■ PASSAGE TO READ:
=== Begin Enclosure ===
8 Extrinsics

8.1 Extrinsic F77_LOCAL Support
8.2 Extrinsic HPF_LOCAL Support
8.3 Extrinsic HPF_SERIAL Support

The pghpf compiler supports the EXTRINSIC keyword with the F77_LOCAL, HPF_SERIAL or the HPF_LOCAL argument. Extrinsics allow an HPF programmer to call non-HPF procedures or local HPF procedures and to have procedure arguments mapped from the caller to the called procedure. The EXTRINSIC prefix on an INTERFACE definition declares the interface to use when calling the program. To use an extrinsic, the program needs to supply an explicit interface using the INTERFACE block.

8.1 Extrinsic F77_LOCAL Support

A called local Fortran 77 (or a C routine with matching arguments) procedure may use the underlying communication primitives upon which the HPF runtime is based, or may use the generic pghpf send and receive routines. The set of generic routines listed in this section may be expanded in the future and is supported on all systems.

For example, the code on the following page defines an interface to the DOTP_BLK procedure:

      DOTP (N, X, Y, A)
      USE HPF_LIBRARY
      INTEGER*4    N
      REAL*8       X(N), Y(N), A
C
!HPF$ DISTRIBUTE (BLOCK) :: X
!HPF$ ALIGN (:) WITH X(:) :: Y
C
      INTERFACE
         EXTRINSIC (F77_LOCAL) SUBROUTINE DOTP_BLK
     &   (RANK, SHAPE, N, X, Y, A)
         INTEGER*4, INTENT(IN) :: RANK
         INTEGER*4, INTENT(IN) :: SHAPE(RANK)
         INTEGER*4, INTENT(IN) :: N
         REAL*8,    INTENT(IN) :: X(N)
         REAL*8,    INTENT(IN) :: Y(N)
         REAL*8,    INTENT(OUT) :: A
!HPF$ DISTRIBUTE (BLOCK) :: X
!HPF$ ALIGN (:) WITH X(:) :: Y
         END SUBROUTINE DOTP_BLK
      END INTERFACE
C
      CALL DOTP_BLK (SIZE(PROCESSORS_SHAPE()), PROCESSORS_SHAPE(),
     &               N, X, Y, A)
C
      RETURN
      END

The called local routine DOTP_BLK is shown below. Note, since the data is distributed, the called routine must determine which data it owns, and handle the communications and computations on that portion of the data.

DOTP_BLK computes the dot product of global vectors X and Y and returns the result in A on each processor. Each processor determines which portions of X and Y it owns, computes the dot product of the local portion, and then performs the necessary communication to complete the dot product on each processor.
=== End Enclosure ===
■ DATA PROVIDED:
=== Begin Enclosure ===
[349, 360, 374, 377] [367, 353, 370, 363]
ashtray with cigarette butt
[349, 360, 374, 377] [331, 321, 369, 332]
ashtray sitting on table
=== End Enclosure ===
■ TASK REQUIREMENTS:
In the extrinsics passage, what must a program supply in order to use an extrinsic? Please answer in one sentence.

■ YOUR RESPONSE:
The program must supply an explicit interface using the INTERFACE block.